Mereka juga berusaha memperpendek jalur pemasaran pala. Sebelumnya, masyarakat menjual pala ke beberapa pengepul di pantai yaitu ke Mandiwa, kini menjual ke badan usaha milik kampung (Bumkam).

“Kita mengembangkan Bumkam di empat kampung. Harapannya, petani atau masyarakat bisa menjual pala ke Bumkam dengan harga bagus.”

Econusa juga mendorong konsep bisnis di Bumkam. Selain membeli pala dari petani, katanya, Bumkam bisa menyediakan kebutuhan pokok kepada petani hingga mereka tak perlu pergi jauh untuk beli.

“Bumkam sudah ada, sudah dibentuk, pengurus sudah ada, tinggal didaftarkan. Rencana kami bersama masyarakat lewat musyawarah kampung membuat konsep bisnis dengan mendapatkan modal usaha lewat dana desa.”

 

Warga di Kaimana memperlihatkan buah pala yang masih terbungkus fuli. Pohon pala warga ada di hutan, yang sebagian besar tumbuh secara alami. Foto: Nuswantoro/ Mongabay Indonesia

 

Akses sulit

Mengutip laporan Yayasan Econusa yang terbit 2021, jenis pala di Teluk Arguni Bawah sebagian besar adalah pala negeri atau pala Papua (Myristica argentea Warb). Dari 15 kampung di Distrik Teluk Arguni Bawah, empat jadi lokasi kajian merupakan kampung dengan produksi pala tertinggi.

Keterampilan para pekebun pun dianggap paling baik dalam mendukung peningkatan kualitas pala. Misal, perempuan di Kampung Manggera mampu membedakan pohon pala betina dan jantan.

Matias Farisa, warga Kampung Tanusan, mengatakan, kebun pala milik warga jauh berada di tengah hutan. Lahan marga ini, dengan penanda batas berupa urat gunung, batu, pohon besar, hingga rumpun bambu atau sagu. Masyarakat di sana menyebut lahan kebun pala di hutan sebagai dusun.

Tanusan merupakan ibukota Distrik Teluk Arguni Bawah.

“Kebun-kebun ada di sana. Pohon pala di sana lebih banyak.”

Saat panen, walau menempuh jarak puluhan kilometer warga tetap pergi. Dengan jalan kaki, bisa dua sampai tiga hari baru tiba ke kebun pala. Mereka meminta pemerintah memberi jalan supaya hasil panen bisa dibawa. “Pemerintah bisa bantu membuka akses jalan ke sana.”

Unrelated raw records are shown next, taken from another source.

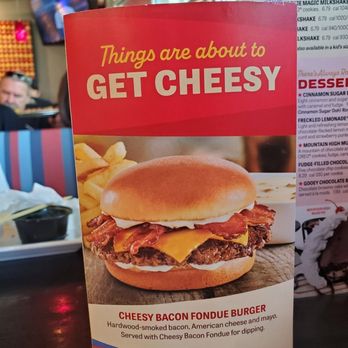
Where is `bowl`? This screenshot has width=348, height=348. bowl is located at coordinates (285, 217).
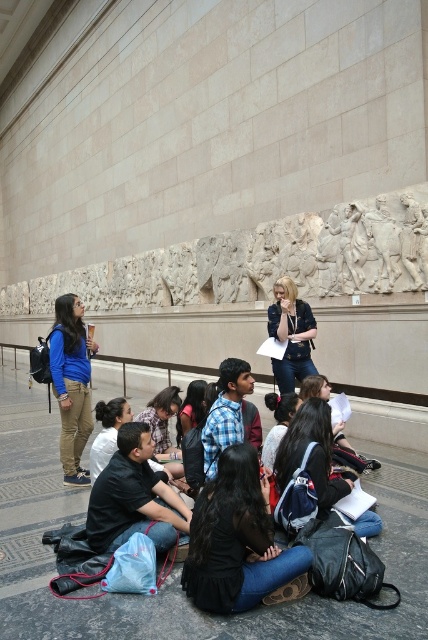
Can you confirm if matte blue shirt at lower left is thinner than white marble relief at upper center?

No, matte blue shirt at lower left is not thinner than white marble relief at upper center.

Is matte blue shirt at lower left to the right of white marble relief at upper center from the viewer's perspective?

In fact, matte blue shirt at lower left is to the left of white marble relief at upper center.

Between point (95, 342) and point (356, 230), which one is positioned in front?

Positioned in front is point (356, 230).

I want to click on matte blue shirt at lower left, so 71,384.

Jarak jauh antara kebun dengan tempat tinggal, dan tak ada sarana dan prasarana transportasi layak membuat warga kesulitan merawat tanaman pala mereka. Selain itu, tidak semua biji pala tua berhasil mereka petik karena sebagian pohon pala menyebar dan berada di tempat yang sulit terjangkau.

“Kita kewalahan merawat karena jalan terbatas. Ada pala tak sempat diambil karena posisi di jurang, hingga burung yang ambil.”

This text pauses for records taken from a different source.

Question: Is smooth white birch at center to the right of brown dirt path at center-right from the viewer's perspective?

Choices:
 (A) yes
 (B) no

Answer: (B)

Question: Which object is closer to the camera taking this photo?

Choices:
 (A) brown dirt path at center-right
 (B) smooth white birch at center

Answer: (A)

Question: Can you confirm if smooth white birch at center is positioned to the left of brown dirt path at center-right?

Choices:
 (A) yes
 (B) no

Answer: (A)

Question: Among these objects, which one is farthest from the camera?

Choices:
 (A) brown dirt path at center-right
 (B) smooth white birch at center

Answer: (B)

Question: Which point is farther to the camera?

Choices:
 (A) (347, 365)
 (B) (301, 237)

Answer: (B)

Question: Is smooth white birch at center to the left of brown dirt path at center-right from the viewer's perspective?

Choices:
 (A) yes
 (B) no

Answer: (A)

Kerapatan tegakan pala di Teluk Arguni Bawah rata-rata 135 pohon per hektar. Jarak tanam antar pohon pala rata-rata 8×8 meter. Sedangkan jarak tanam paling baik adalah 10×10 meter, atau 100 batang pala per hektar.

Transportasi menjadi komponen biaya terbesar dari total biaya produksi pekebun, atau sekitar 76,83%. Warga harus mengeluarkan uang untuk ojeg yang membawa pala ke pedagang di Kampung Mandiwa.

Kalau menjual ke Kota Kaimana, mereka harus mengeluarkan biaya transportasi laut dari Mandiwa ke Pelabuhan Tanggaromi, lalu sewa kendaraan ke kota.

Dalam kajian diketahui pula produktivitas pala per hektar di Teluk Arguni Bawah sebenarnya lebih tinggi dibanding di Kabupaten Fakfak. Namun harga pala Fakfak lebih mahal dibanding pala Kaimana.

Rata-rata pekebun di Teluk Arguni Bawah menerima pendapatan dari pala Rp48,2 juta per tahun. Penerimaan ini dari penjualan biji dan fuli atau bunga pala. Pengepul lokal membeli biji pala dari pekebun Rp35.000 per kilogram dan fuli Rp200.000 per kilogram.

“Kalau kami di pantai pasti ada potensi-potensi lain menyangkut ikan, mencari kepiting, udang, sambil menunggu panen pala. Teman-teman yang di gunung hanya satu mata pencaharian,” kata Matias.

Demi harga pala lebih baik, Matias pun ingin sasi pala tak hanya di empat kampung juga di Tanusan.